Large language models (LLMs) have made notable progress in automated theorem proving, but existing formal benchmarks are limited in mathematical coverage and difficulty, concentrating on algebra and elementary number theory while neglecting deeper fields like mathematical analysis. To address this gap, researchers have introduced MA-ProofBench, according to a paper posted on arXiv (2606.13782). The benchmark is, to the best of the authors' knowledge, the first formal theorem-proving benchmark dedicated to mathematical analysis.
Benchmark Design
MA-ProofBench contains 200 formalized theorems covering 6 core topics and 27 subcategories, including measure and integration theory, complex analysis, and functional analysis. The problems are divided into two difficulty levels: an undergraduate level (Level I, 100 problems) and a Ph.D. qualifying level (Level II, 100 problems). This two-tiered structure is intended to evaluate how well LLMs perform formal reasoning at different mathematical depths. Each problem was constructed through a human-led, LLM-assisted formalization pipeline followed by independent expert review to ensure faithfulness to the original mathematics.
Evaluation Results
The researchers evaluated a range of recent general-purpose reasoning models and formal theorem provers on MA-ProofBench. The results reveal poor performance overall. The best-performing model, GPT-5.5, achieved only 16% Pass@8 on Level I and 5% on Level II. Most models stayed close to 0% on Level II. The following table summarizes the findings:
| Model | Level I Pass@8 | Level II Pass@8 |
|---|---|---|
| GPT-5.5 | 16% | 5% |
| Other models | (not specified) | ~0% |
The paper reports that most models performed poorly, with the best model achieving only 16% on the easier level and 5% on the harder level.

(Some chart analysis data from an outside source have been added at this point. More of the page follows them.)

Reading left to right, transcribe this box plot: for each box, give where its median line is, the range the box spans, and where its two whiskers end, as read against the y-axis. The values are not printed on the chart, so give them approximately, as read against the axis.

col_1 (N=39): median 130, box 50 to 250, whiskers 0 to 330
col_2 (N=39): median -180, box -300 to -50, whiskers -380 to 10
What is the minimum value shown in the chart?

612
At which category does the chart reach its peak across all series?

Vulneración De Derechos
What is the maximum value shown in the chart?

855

Failure Modes and Implications
Further analysis identified two dominant failure modes: Mathlib hallucinations and incomplete proofs. Mathlib hallucinations refer to instances where the model generates references or statements that do not exist in the Mathlib library, a common formalization framework. Incomplete proofs indicate that the model stops before finishing the reasoning chain. Additionally, an evaluation on a natural-language version of the benchmark exposed a clear gap between informal and formal reasoning, suggesting that LLMs can understand problem statements in plain language but struggle to produce correct formal proofs.
MA-ProofBench is intended to serve as a reliable reference for tracking progress in formal mathematical reasoning in advanced domains. The paper's authors include Pu, Lushi, Zhang, Weiming, Xie, Xinheng, Fu, Zixuan, He, Bingxiang, Lyu, Hongya, Li, Zhou, Jie, and Wang, Yudong. The benchmark's code and data are associated with the arXiv paper.

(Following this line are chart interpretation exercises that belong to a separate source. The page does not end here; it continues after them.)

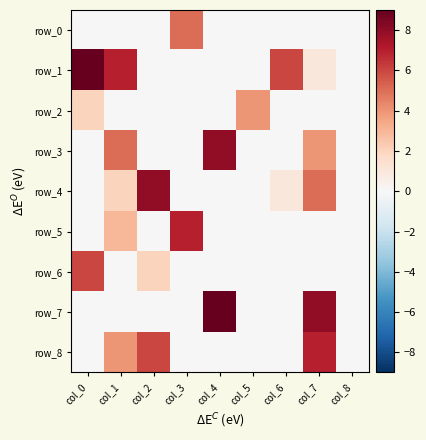

Reading left to right, what are all the values shown in this chart?

row_0: col_0=0	col_1=0	col_2=0	col_3=5	col_4=0	col_5=0	col_6=0	col_7=0	col_8=0
row_1: col_0=9	col_1=7	col_2=0	col_3=0	col_4=0	col_5=0	col_6=6	col_7=1	col_8=0
row_2: col_0=2	col_1=0	col_2=0	col_3=0	col_4=0	col_5=4	col_6=0	col_7=0	col_8=0
row_3: col_0=0	col_1=5	col_2=0	col_3=0	col_4=8	col_5=0	col_6=0	col_7=4	col_8=0
row_4: col_0=0	col_1=2	col_2=8	col_3=0	col_4=0	col_5=0	col_6=1	col_7=5	col_8=0
row_5: col_0=0	col_1=3	col_2=0	col_3=7	col_4=0	col_5=0	col_6=0	col_7=0	col_8=0
row_6: col_0=6	col_1=0	col_2=2	col_3=0	col_4=0	col_5=0	col_6=0	col_7=0	col_8=0
row_7: col_0=0	col_1=0	col_2=0	col_3=0	col_4=9	col_5=0	col_6=0	col_7=8	col_8=0
row_8: col_0=0	col_1=4	col_2=6	col_3=0	col_4=0	col_5=0	col_6=0	col_7=7	col_8=0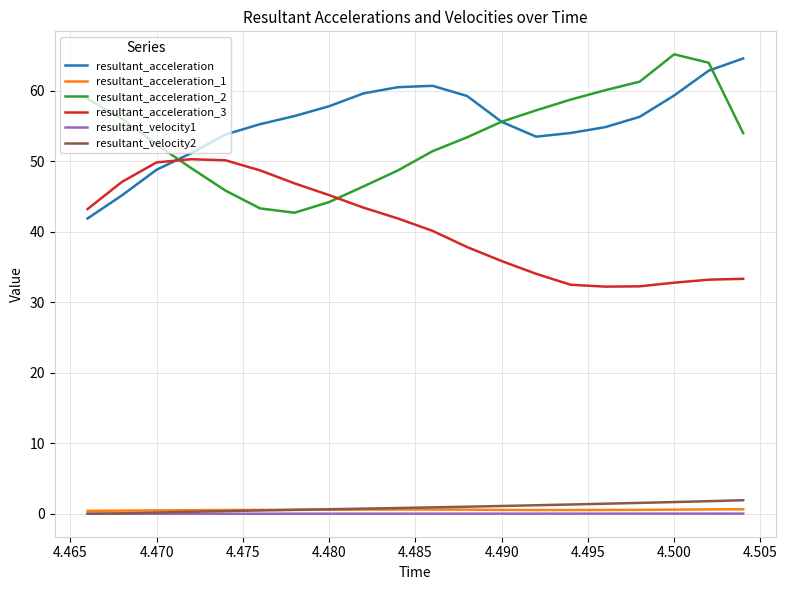

True or false: resultant_acceleration_2 and resultant_acceleration_1 cross at least once.

False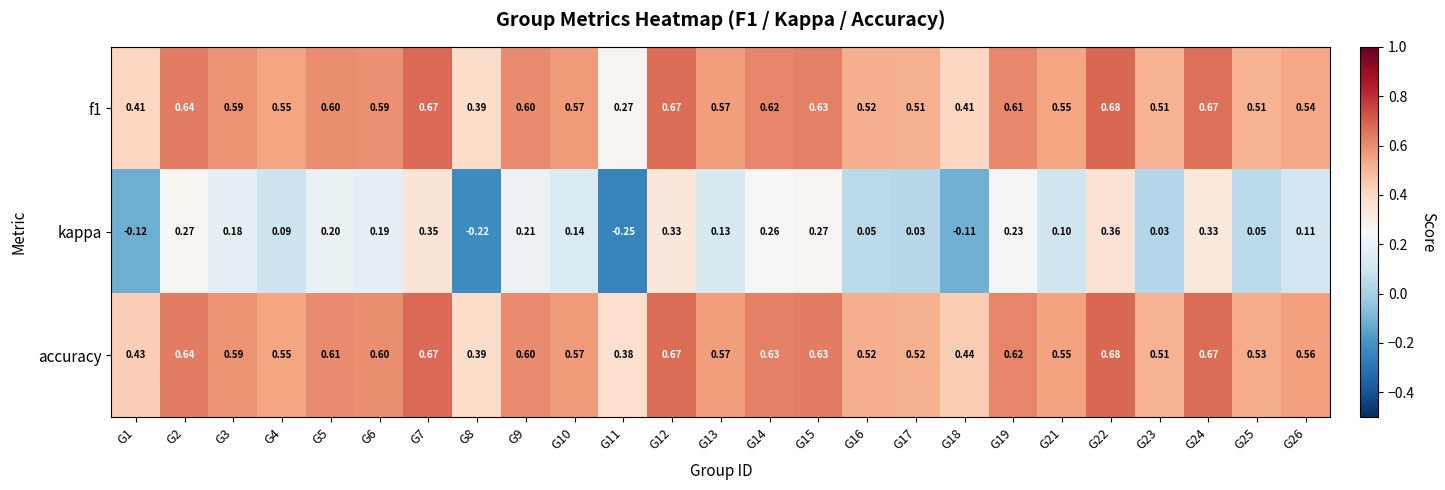

Which series has the largest total across all categories?

accuracy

For enterprise technology leaders evaluating AI capabilities, MA-ProofBench highlights the limitations of current LLMs in tasks requiring rigorous formal reasoning. While consumer applications may appear fluent, these results underscore the gap between informal language understanding and formal verification—a critical consideration for any high-stakes deployment in regulated industries.